Le complexe minier de Kamoa-Kakula, dans le Lualaba, vendra son acide sulfurique autour de 840 USD la tonne en juillet 2026. Ivanhoe Mines présente ce niveau comme un record pour les contrats conclus avec les exploitations minières voisines du Copperbelt congolais.
Cette indication ne représente pas nécessairement le prix moyen pratiqué par l’ensemble des fournisseurs en RDC. Elle correspond aux contrats de juillet conclus par Kamoa-Kakula pour un acide à forte concentration vendu directement à la sortie de son complexe industriel.
Le prix a progressé rapidement depuis le début de l’année. Au premier trimestre, Kamoa-Kakula avait vendu 107 700 tonnes à six clients, pour un prix moyen de 467 USD la tonne. Un contrat de livraison pour juin avait ensuite été négocié à 725 USD la tonne. Le niveau annoncé pour juillet représente une hausse d’environ 80 % par rapport à la moyenne du premier trimestre.
112 307 tonnes produites au deuxième trimestre
La fonderie de Kamoa-Kakula a produit 112 307 tonnes d’acide sulfurique entre avril et juin 2026. Elle fonctionne actuellement à un rythme moyen de 1 250 tonnes par jour, soit une capacité annualisée proche de 450 000 tonnes, contre une capacité nominale de 700 000 tonnes par an. À la fin du trimestre, environ 11 300 tonnes restaient stockées sur le site.

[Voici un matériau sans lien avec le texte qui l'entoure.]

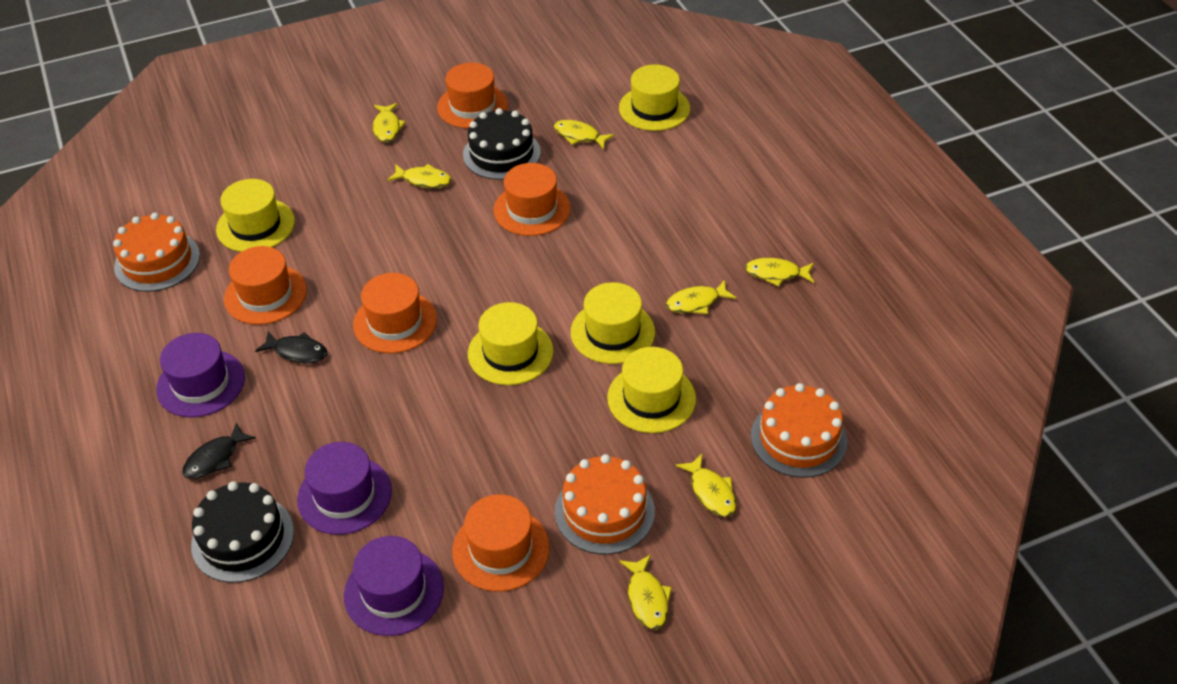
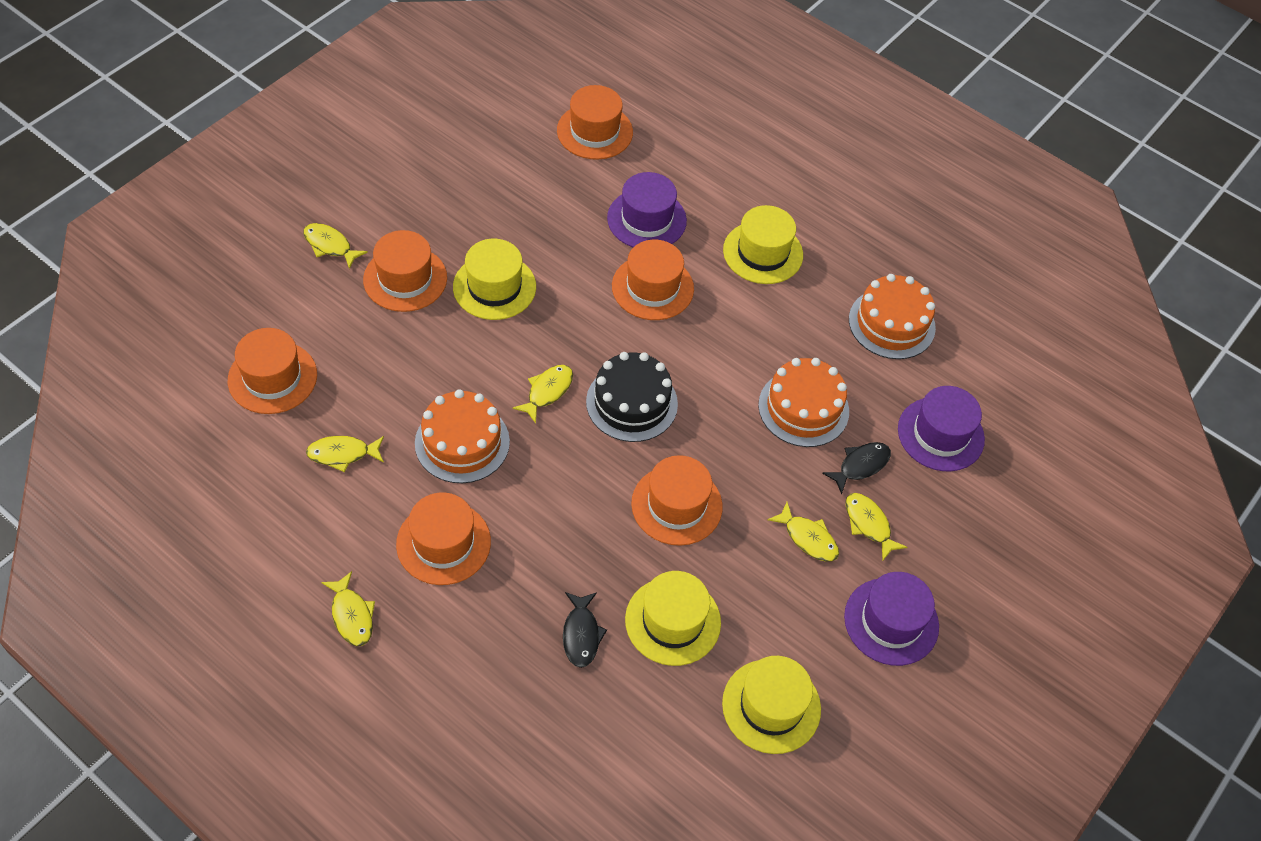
black cake: 2 -> 1
orange hat: 5 -> 6
yellow fish: 7 -> 6
yellow hat: 5 -> 4

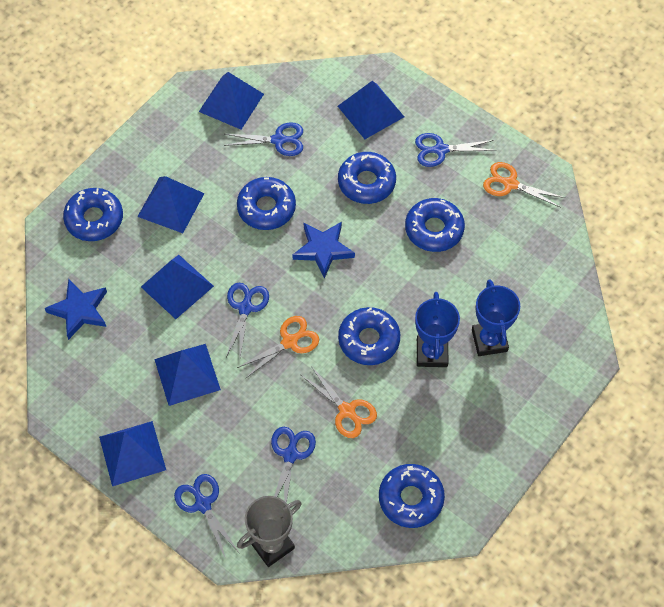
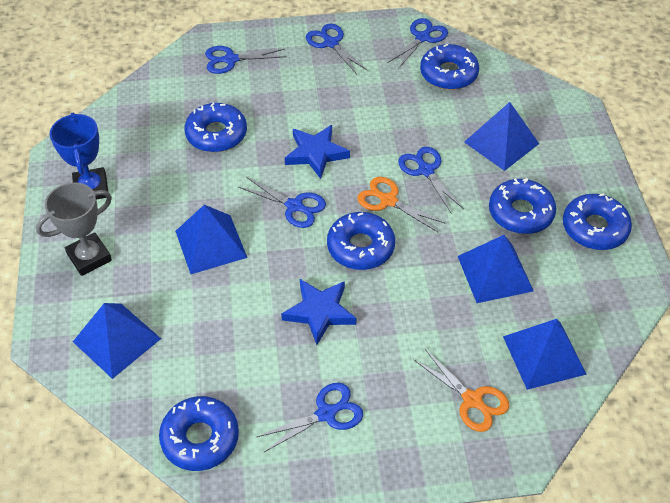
blue pyramid: 6 -> 5
blue scissors: 5 -> 6
blue trophy: 2 -> 1
orange scissors: 3 -> 2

L’acide sulfurique est obtenu comme sous-produit de la fusion du cuivre. Sa vente permet ainsi à Kamoa-Kakula de créer une source supplémentaire de revenus tout en alimentant les producteurs de cuivre et de cobalt installés dans la région. Ivanhoe avait notamment identifié Glencore et Eurasian Resources Group parmi ses clients.
La RDC représente un marché estimé à près de 2 millions de tonnes par an. L’acide est principalement utilisé dans le traitement hydrométallurgique des minerais oxydés. Il permet de dissoudre le cuivre et le cobalt avant les étapes de récupération et de purification.
Une hausse qui alourdit les coûts des producteurs
La montée des prix s’explique par la tension sur l’approvisionnement régional. La Zambie, fournisseur traditionnel des mines congolaises, avait limité ses exportations afin de protéger son marché intérieur. Deux producteurs zambiens ont été autorisés en mai à reprendre une partie des livraisons vers la RDC, mais les volumes restent encadrés.
Les perturbations internationales sur le marché du soufre ont également réduit la disponibilité de la matière première utilisée pour fabriquer l’acide. Plusieurs mines congolaises ont pu limiter les effets immédiats grâce à leurs contrats à long terme, à leurs stocks et à leurs fournisseurs régionaux. Le ministère des Mines n’exclut toutefois pas une hausse durable des coûts et des délais d’approvisionnement.
Pour les producteurs qui consomment beaucoup d’acide sulfurique, le passage de 467 à environ 840 USD la tonne peut peser sur les marges. L’effet exact varie selon la qualité du minerai, la quantité d’acide nécessaire au traitement, les stocks disponibles et les conditions négociées avec les fournisseurs.
Aucune donnée publique consolidée ne permet encore d’établir le prix moyen payé par toutes les mines du Lualaba et du Haut-Katanga, ni le coût supplémentaire par tonne de cuivre ou de cobalt produite. Le tarif annoncé par Ivanhoe constitue néanmoins un indicateur de la pression exercée sur les intrants miniers.
Cette situation place Kamoa-Kakula dans une position particulière. Le complexe bénéficie de la hausse d’un produit indispensable à plusieurs concurrents, alors que sa fonderie poursuit elle-même la montée en puissance de sa production de cuivre. Pour l’industrie minière congolaise, la disponibilité locale de l’acide réduit une partie de la dépendance aux importations, mais son prix élevé augmente les charges des usines hydrométallurgiques.